Aparna Ramaswamy performs alone in Ragamala’s new work, They Rose at Dawn.  Narenda Dangiya / NCPA
Aparna Ramaswamy performs alone in Ragamala’s new work, They Rose at Dawn. Narenda Dangiya / NCPA

Ragamala will be dancing to a new beat in NYU Abu Dhabi performance



Last week, Ragamala Dance, a United States-based traditional Indian ensemble, debuted a new work, They Rose at Dawn, over three nights at New York's Joyce Theatre. Tonight, they will perform the piece at NYU Abu Dhabi.

When the campus arts centre launched its inaugural programme last month, it promised to shake-up the emirate’s cultural scene – and Ragamala’s appearance so soon after the premiere is perhaps the most concrete proof yet of how quickly it has succeeded.

They Rise at Dawn is a solo work performed and choreographed by Aparna Ramaswamy – Ragamala's co-artistic director alongside her mother, Ranee –which attracted a glowing write-up in The New York Times.

“I’m happy that this show has a continued life here in Abu Dhabi,” says Ramaswamy, who arrived in the UAE on Sunday morning.

“Over the three performances I was able to change things each night, and it feels like it’s going to be the same here. With five performances in a row, there’s so much room for improvisation.”

The result of six months of development, They Rise at Dawn is a 70-minute suite of four pieces set to a specially commissioned musical score.

This music, performed by a traditional four-piece Carnatic ensemble, made up of violin, mridangam (two-sided hand drum), nattuvangam (cymbals) and vocals, offers the building blocks for Ramaswamy’s hypnotic, virtuoso performance.

Ragamala is among the best-known proponents of the classical Bharatanatyam style, a South Indian dance form which dates back 2,000 years, revived in last century, but the company’s work is equally influenced by Ramaswamy’s diaspora experience of growing up in India and the US.

“The dance form we use is a language, it has a technique and aesthetic. It’s beautiful and we stay true to that,” she says. “But when you create with original ideas, this is where the contemporary comes in. The dance is contemporary because we are all living practitioners.”

Ramaswamy’s choreography sees her inhabit different female characters, offering a meditation on the role of women as “carriers of ritual and culture” and “the primordial source of all creation”.

The opening piece is a homage to the goddess Devi, in both “her ferocious form as a destroyer of evil” and as “a divine mother”. The second is a “metaphor for human love and living”, and the interim of “sacred and sensual”. Another piece probes at “the harmony that exists between humanity and nature.”

But despite all these ideals and inspirations, Ramaswamy is keen for her work to appeal beyond the academic and cerebral.

“It’s very important that the audience doesn’t see this as a museum piece or something ancient,” she says.

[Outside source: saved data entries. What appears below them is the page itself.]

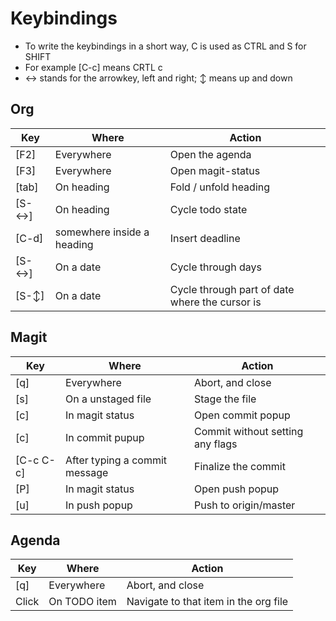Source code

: * Keybindings
  - To write the keybindings in a short way, C is used as CTRL and S for SHIFT
  - For example [C-c] means CRTL c
  - ↔ stands for the arrowkey, left and right; ↕ means up and down
** Org
|-------+----------------------------+------------------------------------------------|
| Key   | Where                      | Action                                         |
|-------+----------------------------+------------------------------------------------|
| [F2]  | Everywhere                 | Open the agenda                                |
| [F3]  | Everywhere                 | Open magit-status                              |
| [tab] | On heading                 | Fold / unfold heading                          |
| [S-↔] | On heading                 | Cycle todo state                               |
| [C-d] | somewhere inside a heading | Insert deadline                                |
| [S-↔] | On a date                  | Cycle through days                             |
| [S-↕] | On a date                  | Cycle through part of date where the cursor is |
|-------+----------------------------+------------------------------------------------|

** Magit
|-----------+-------------------------------+----------------------------------|
| Key       | Where                         | Action                           |
|-----------+-------------------------------+----------------------------------|
| [q]       | Everywhere                    | Abort, and close                 |
| [s]       | On a unstaged file            | Stage the file                   |
| [c]       | In magit status               | Open commit popup                |
| [c]       | In commit pupup               | Commit without setting any flags |
| [C-c C-c] | After typing a commit message | Finalize the commit              |
| [P]       | In magit status               | Open push popup                  |
| [u]       | In push popup                 | Push to origin/master            |
|-----------+-------------------------------+----------------------------------|
** Agenda
|-------+--------------+---------------------------------------|
| Key   | Where        | Action                                |
|-------+--------------+---------------------------------------|
| [q]   | Everywhere   | Abort, and close                      |
| Click | On TODO item | Navigate to that item in the org file |
|-------+--------------+---------------------------------------|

“It’s a holistic experience, it’s the whole body. It’s not just an art form, it’s something we can all feel. It’s important for people to lose themselves in it.

“In this age people want to make sense of everything. But dance is something that can be deep and spiritual, you don’t have to understand every movement to appreciate it.”

The 11 members of Ragamalla Dance will be in Abu Dhabi for two weeks.

In addition to the two public performances, the company's schedule includes panel discussions, masterclasses and community dinners. Ramaswamy will also use the residence as an opportunity to continue development on of ambitious new conceptual work, of which NYUAD is the lead commissioner. Written in Water is based on Mokshapat, the ancient Indian board game from which Snakes and Ladders was derived.

In this original form – widely dated to the 13th century – instead of reptiles and rungs, it is vices and virtues that decide a player’s ascent or descent on the board. Ramaswamy’s concept is to represent this sense of causality and luck in a semi-improvised dance performance, which would see performers traverse a life-size game onstage, with different musical and dance routines associated with each square of the board.

“The dancers become the players,” she says. “The whole thing is about chance. About realising the different stages in your life.”

The company has brought 100 of the boardgames to Abu Dhabi, and NYUAD students are encouraged to contribute to the creative process by playing and offering inspiration and insight.

By the end of their two-week stay, the team hopes to have finished a 15-minute segment of Written in Water, which will have its premiere in New York in January. A finished 70-minute piece will be developed next year. Given the project's lengthy gestation period in Abu Dhabi, we can expect to see Ragamala return to these shores with the new show in the near future.

Ragamala Dance perform at NYUAD’s Arts Centre, Saadiyat Island, tonight and tomorrow at 8pm. Free tickets are currently sold out, but standby tickets are likely to be available at the door.